### [Testo dell'articolo]
Lo confermano i risultati dello studio multicentrico randomizzato SOUND. Si tratta di un lavoro coordinato dall’Istituto Europeo di Oncologia
Le donne affette da tumore al seno di dimensioni ridotte, già idonee per un intervento conservativo, possono ora eludere la necessità di sottoporsi alla biopsia del linfonodo sentinella. Questa conclusione emerge dai risultati dello studio multicentrico randomizzato SOUND (Sentinel Node vs Observation After Axillary Ultrasound), condotto dall‘Istituto Europeo di Oncologia e appena pubblicato su Jama Oncology, rinomata rivista scientifica.
Lo studio ha coinvolto 1.463 donne di varie fasce d’età, tutte affette da tumore al seno con un diametro massimo di 2 cm e con esito negativo all’ecografia ascellare, indicante l’assenza di metastasi linfonodali rilevabili tramite ultrasuoni. Le partecipanti sono state casualmente assegnate a due gruppi: la metà di loro ha effettuato la biopsia del linfonodo sentinella, mentre l’altra metà non ha subito alcun intervento di prelievo o biopsia.
Dopo aver completato il trattamento chirurgico e farmacologico o radioterapico, i ricercatori hanno valutato la sopravvivenza senza malattia a 5 anni, giungendo a una chiara conclusione: non ci sono differenze nei risultati terapeutici tra coloro che hanno subito la biopsia del linfonodo sentinella e coloro che non l’hanno fatta. Di conseguenza, le pazienti con tumore al seno di piccole dimensioni e senza segni di metastasi linfonodali all’ecografia ascellare possono evitare qualsiasi procedura chirurgica all’ascella, compresa la biopsia del linfonodo sentinella, con la certezza che la loro terapia sarà altrettanto efficace.
Il commento del Prof. Veronesi
“La tecnica del «linfonodo sentinella» è una pietra miliare nella storia del cancro al seno ed è oggi una tecnica standard per verificare se le cellule tumorali hanno già raggiunto i linfonodi ascellari e rischiano quindi di diffondersi in altri organi dando origine a metastasi – spiega il Prof. Paolo Veronesi, Direttore del Programma Senologia IEO. Fino a pochi anni fa, anche nei tumori di piccole dimensioni candidati ad una chirurgia conservativa, si asportava il linfonodo sentinella ed analizzato per decidere se togliere o meno anche gli altri linfonodi. In questo modo evitavamo lo svuotamento ascellare quando non necessario, risparmiando alla paziente possibili conseguenze. Da qualche anno, grazie ad uno studio americano, abbiamo visto che è inutile proseguire con la dissezione ascellare anche in caso di uno o due linfonodi sentinella positivi”.
“Ora – continua l’esperto – abbiamo fatto un ulteriore passo avanti e abbiamo dimostrato che la biopsia del linfonodo sentinella nei tumori iniziali non ci fornisce informazioni che possono modificare le terapie postoperatorie e migliorare la guarigione. Naturalmente a patto che i linfonodi vengano studiati oltre che con l’esame clinico anche con una accurata ecografia, per escludere la presenza di grossolani interessamenti metastatici. I vantaggi per le pazienti sono evidenti, poiché la chirurgia è ancora meno invasiva, ed oltretutto diminuiscono i costi per il nostro SSN”.

### [Dati estratti]
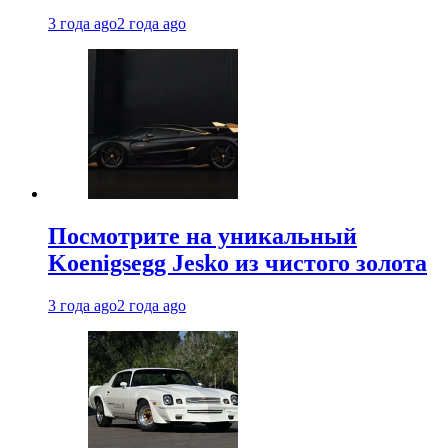
3 года ago
2 года ago
Посмотрите на уникальный
Koenigsegg Jesko из чистого золота
3 года ago
2 года ago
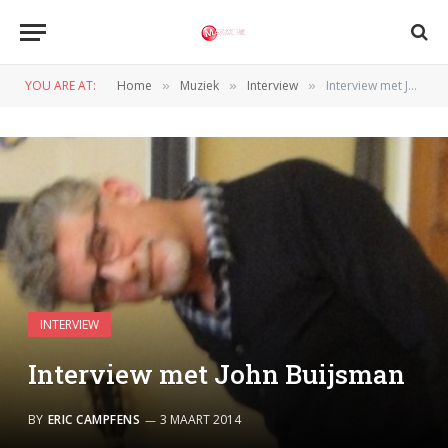
YOU ARE AT:
Home
Muziek
Interview
Interview met John Buijsman
»
»
»
INTERVIEW
Interview met John Buijsman
BY
ERIC CAMPFENS
3 MAART 2014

### [Compito 1]
Indica se ciascuna affermazione concorda con l'articolo sullo studio SOUND, rispondendo sì o no e citando testualmente le parole decisive: (a) allo studio hanno partecipato 1.463 donne; (b) i tumori considerati avevano un diametro massimo di 3 cm; (c) lo studio è stato pubblicato su Jama Oncology.
### [Compito 2]
Trascrivi fedelmente dall'articolo sullo studio SOUND il passo che parte da "Lo confermano i" e arriva fino a "rinomata rivista scientifica.", comprese queste parole.
L'elenco è materiale a sé, distinto dall'articolo.

### [La tua risposta 1]
(a) Sì: "Lo studio ha coinvolto 1.463 donne di varie fasce d’età".
(b) No: "con un diametro massimo di 2 cm".
(c) Sì: "appena pubblicato su Jama Oncology".

### [La tua risposta 2]
Lo confermano i risultati dello studio multicentrico randomizzato SOUND. Si tratta di un lavoro coordinato dall’Istituto Europeo di Oncologia
Le donne affette da tumore al seno di dimensioni ridotte, già idonee per un intervento conservativo, possono ora eludere la necessità di sottoporsi alla biopsia del linfonodo sentinella. Questa conclusione emerge dai risultati dello studio multicentrico randomizzato SOUND (Sentinel Node vs Observation After Axillary Ultrasound), condotto dall‘Istituto Europeo di Oncologia e appena pubblicato su Jama Oncology, rinomata rivista scientifica.